袁崇焕想让兵马入城的请求被拒绝后的第四天,崇祯再次传召袁崇焕,地点依然是平台。但这次崇祯一改几天前的和颜悦色,一见袁崇焕便劈头盖脸地问:“前杀毛文龙,今逗留何也?”

崇祯貌似简单的两句问话,其实所含的信息量非常庞大。之前袁崇焕未经请示,不明不白地处死了毛文龙,大明帝国的朝野已掀起了轩然大波。很多人都认定:袁崇焕杀毛文龙的目的是为了议和。另外的“逗留”二字,则是崇祯对其在入援京城作战不力的直接指责。面对崇祯突如其来的质问,袁崇焕一时语塞,竟无言以对。既不能答,崇祯也就不再废话了,即命锦衣卫将袁崇焕拘押下狱。

明清双方在京畿地区对峙了七个月之久,等“己巳之变”终于结束,对袁崇焕的审理和判处就提到案桌上来了。审理时间用了足足八个月。

崇祯三年八月十六日,袁崇焕定罪有十:付托不效、专恃欺隐、市米资盗、谋款诱敌、斩帅践约、纵敌长驱、顿兵不战、遣散援兵、潜携喇嘛、坚请入城。

该十条罪名条条坐实,袁崇焕被判处的结果为:磔示。行刑当日,百姓争相食其肉,“以钱争买其肉,顷刻立尽”,这些桥段各种小说、评书、影视剧中已反复表现过,不再赘述。

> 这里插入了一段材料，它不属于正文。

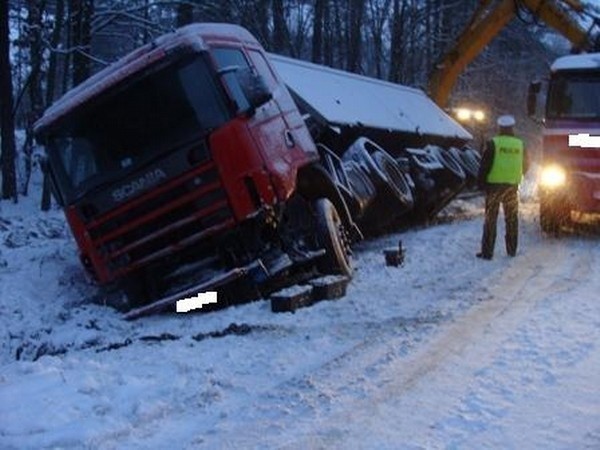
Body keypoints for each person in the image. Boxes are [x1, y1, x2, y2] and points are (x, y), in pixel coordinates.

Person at [476, 114, 528, 260]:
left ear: (499, 128)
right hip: (511, 187)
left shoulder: (493, 143)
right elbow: (526, 165)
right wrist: (517, 174)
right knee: (511, 219)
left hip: (493, 188)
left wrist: (481, 183)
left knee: (490, 220)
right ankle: (511, 250)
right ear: (512, 128)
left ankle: (487, 253)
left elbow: (484, 165)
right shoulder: (520, 144)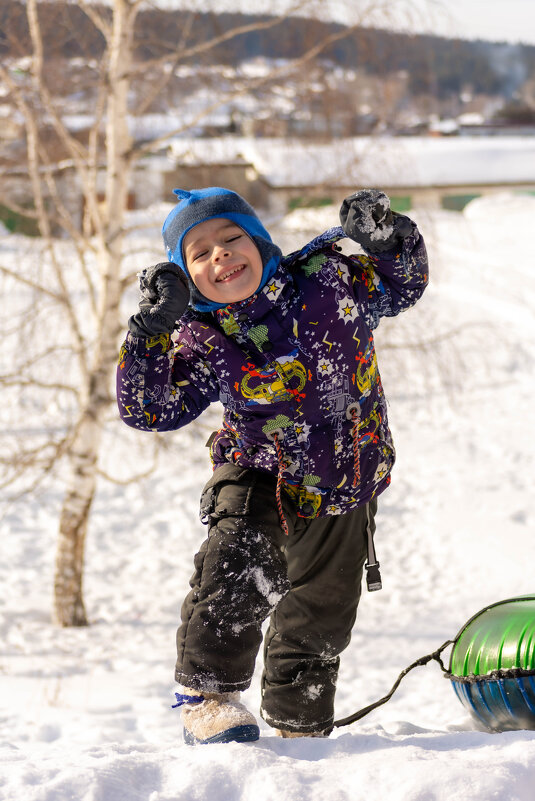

袁崇焕落此收场,根源在于才干短缺,又急于求成,行差踏错,终于坠入深渊,不能回头。不过在临刑前的一刻,袁崇焕的爱国情操和人格魅力并没有丧失,面对激愤不已的人群,他从容口占绝命诗,诗曰:

一生事业总成空,

半世功名在梦中。

死后不愁无勇将,

忠魂依旧守辽东!

所谓诗如其人,读这首诗,我们不难理解,为什么兵部职方司郎中余大成写《剖肝录》、兵科给事中钱家修写《白冤疏》替袁崇焕申辩;也不难理解,为什么市民何之璧愿意率全家四十余口人替袁崇焕坐牢,另一市民程本直要与袁崇焕同上刑场,“骈斩于市”;更不难理解,为什么袁崇焕的部属佘义士(义仆佘信)肯甘冒性命之险窃出其尸首葬于广东旧义园(今北京东花市斜街),并且佘家连续十七代为袁崇焕守墓,长达四百年……

袁崇焕与生俱来的忠义精神感动了不少人,同时也迷惑了不少人。在其死后一百五十年,清高宗乾隆皇帝为维护其统治地位,大力倡导忠君思想,表彰黄道周、刘宗周等抗清志士,给史可法等忠臣烈士平反,称“凡明朝尽节诸臣,即同为国抒忠,优将实同一视”,替三千余人翻案。乾隆还破史记体例,增立《贰臣传》,将钱谦益、洪承畴等汉奸列为贰臣。

对于下场惨烈,在实际操作中又给清朝兴起提供了巨大便利的袁崇焕,乾隆另眼看待。他说:“袁崇焕督师蓟辽,虽与我朝为难,但尚能忠于所事,彼时主暗政昏,不能罄其忱悃,以致身罹重辟,深可悯恻”。指使史官在官修《明史》中虚构编造出一个并没发生过的“反间计”故事,歌颂袁崇焕,丑化崇祯,所谓“帝误杀崇焕,自崇焕死,边事益无人,明亡征决矣。”让崇祯背负上枉杀忠良、暴戾无道的恶名,证明清朝取代明朝的正义性。

乾隆帝编造出来的“反间计”引发出了强烈的轰动效应。

直至近代,梁启超等人还为袁崇焕大唱颂歌。而袁世凯在称帝前夕,不忘乱认祖宗,将袁崇焕追谥为帝,拟上“肇祖原皇帝”的庙号。乾隆的造神运动,自此大获成功。